■ **Data extracts**
########################################

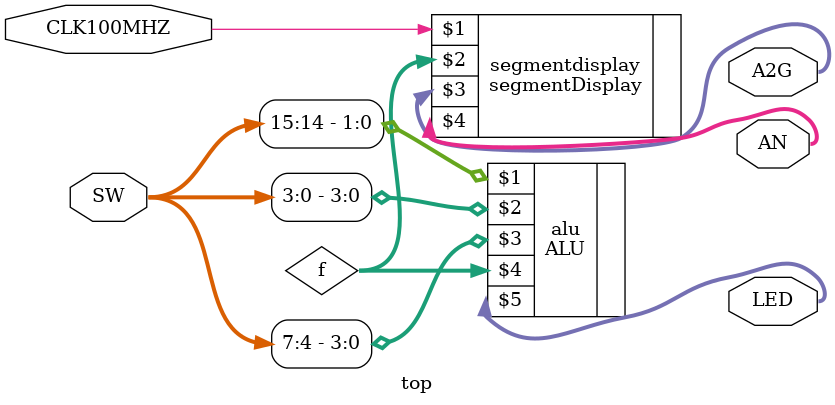
<source format=v>
`timescale 1ns / 1ps


module top(
    input  CLK100MHZ,
    input [15:0]SW,
    output  [6:0] A2G,
    output  [7:0] AN,
    output  [15:0] LED
);
wire [7:0] f;


ALU alu(SW[15:14],SW[3:0], SW[7:4], f, LED);
segmentDisplay segmentdisplay(CLK100MHZ, f, A2G, AN);

 
endmodule

</source>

########################################

From the first line through the line with "segmentDisplay segmentdisplay(CLK100MHZ, f, A2G, AN);", output those lines of the entries above exactly, and nothing else, with the pictures left out.

■ **Reply**
<source format=v>
`timescale 1ns / 1ps


module top(
    input  CLK100MHZ,
    input [15:0]SW,
    output  [6:0] A2G,
    output  [7:0] AN,
    output  [15:0] LED
);
wire [7:0] f;


ALU alu(SW[15:14],SW[3:0], SW[7:4], f, LED);
segmentDisplay segmentdisplay(CLK100MHZ, f, A2G, AN);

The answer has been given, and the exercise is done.